This section is from the book "Applied Anatomy: The Construction Of The Human Body", by Gwilym G. Davis. Also available from Amazon: Applied anatomy: The construction of the human body.
In this affection the head and the neck are so twisted that the face is turned toward the side opposite the contracted muscle and looks somewhat upward. It is usually caused by some affection of the sternomastoid muscle. It is not always the only muscle involved, as the trapezius and others may likewise be affected. It is congenital or acquired. In the congenital cases it is caused by an injury to the sternomastoid muscle, occurring during childbirth; a swelling or tumor may be present in the course of the muscle. In the acquired form the distortion may be more or less permanent and may be due to caries or other disease of the spine. In such cases it is evident that treatment is to be directed to the diseased spine rather than to the sternomastoid muscle, which will be found to be relaxed.
Fig. 170. - Torticollis or wry-neck.
Inflammation of the lymph-nodes of the neck may cause the patient to hold the head and neck in a distorted position. The wry-neck in this case will disappear as the cause subsides.

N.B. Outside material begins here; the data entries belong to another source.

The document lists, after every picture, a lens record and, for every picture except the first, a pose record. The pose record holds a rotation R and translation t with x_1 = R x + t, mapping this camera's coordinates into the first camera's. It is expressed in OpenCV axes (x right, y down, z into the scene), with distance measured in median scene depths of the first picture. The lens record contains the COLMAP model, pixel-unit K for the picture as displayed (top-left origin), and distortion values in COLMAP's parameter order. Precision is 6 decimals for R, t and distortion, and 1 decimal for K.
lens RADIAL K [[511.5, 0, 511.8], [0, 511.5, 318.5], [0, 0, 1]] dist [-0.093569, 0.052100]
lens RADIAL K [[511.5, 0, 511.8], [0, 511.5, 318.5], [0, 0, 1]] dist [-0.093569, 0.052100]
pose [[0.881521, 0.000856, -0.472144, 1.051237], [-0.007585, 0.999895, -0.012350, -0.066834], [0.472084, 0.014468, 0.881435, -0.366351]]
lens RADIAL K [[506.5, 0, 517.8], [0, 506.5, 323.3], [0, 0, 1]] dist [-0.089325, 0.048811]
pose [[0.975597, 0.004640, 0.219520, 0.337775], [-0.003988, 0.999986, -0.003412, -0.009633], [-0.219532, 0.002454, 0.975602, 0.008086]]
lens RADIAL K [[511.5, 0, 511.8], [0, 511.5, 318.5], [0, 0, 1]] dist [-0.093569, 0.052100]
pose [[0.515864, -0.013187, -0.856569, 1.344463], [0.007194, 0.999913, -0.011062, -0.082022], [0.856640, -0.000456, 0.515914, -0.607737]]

Rheumatic affections of the neck are a common cause, and the sternomastoid muscle may then become contracted and require division. In rare instances a nervous affection causes a spasmodic torticollis. The persistent movements render this a very distressing affection, and to relieve it not only has the sternomastoid but also the trapezius been divided, and even the spinal accessory and occipital nerves have been excised.

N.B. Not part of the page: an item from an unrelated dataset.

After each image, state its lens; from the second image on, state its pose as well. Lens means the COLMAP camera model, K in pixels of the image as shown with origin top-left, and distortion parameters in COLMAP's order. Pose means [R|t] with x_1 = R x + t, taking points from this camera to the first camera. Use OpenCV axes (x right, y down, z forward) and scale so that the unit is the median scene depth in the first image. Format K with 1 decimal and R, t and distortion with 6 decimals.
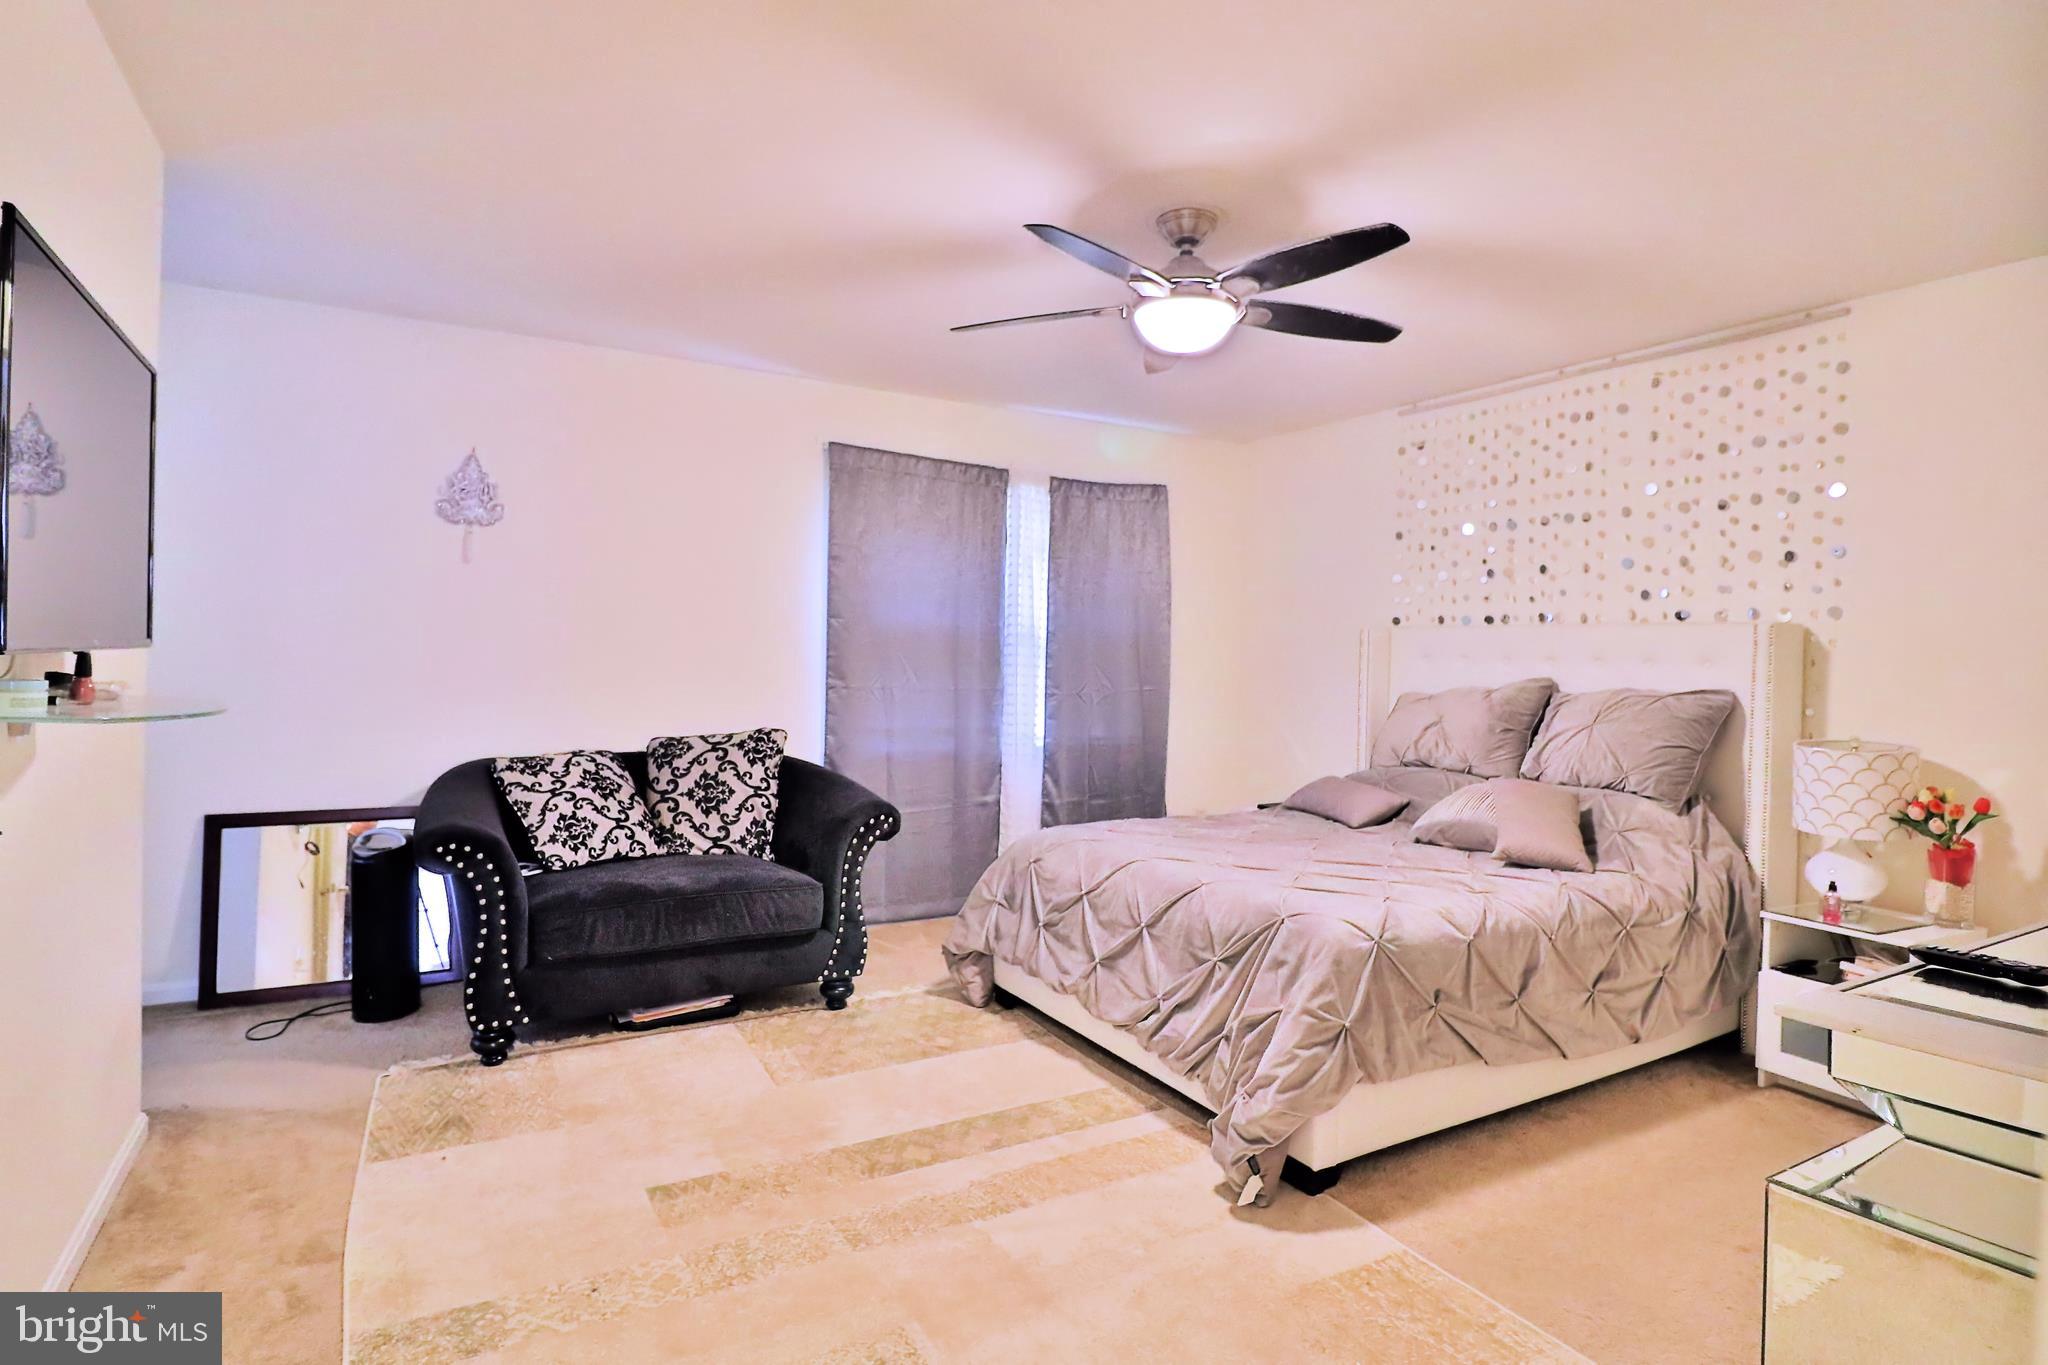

Division of the siernomastoid muscle should be done by open and not by subcutaneous incision. The sternal origin of the sternomastoid muscle is a sharp, distinct cord, but its clavicular origin is a broad, thin band extending outward a third of the length of the clavicle. An incision 2 or 3 cm. or more in length is made over the tendon and the bands are to be carefully isolated before being divided. The structure most important to avoid is the internal jugular vein. It lies close behind the sternal origin of the muscle and great care must be taken to avoid it. In one case in which it was accidentally wounded it was necessary to ligate it. As the deep fascia of the neck splits to enclose the sternomastoid muscle it is opened by the operation and infection has caused in such cases wide-spread phlegmonous inflammation.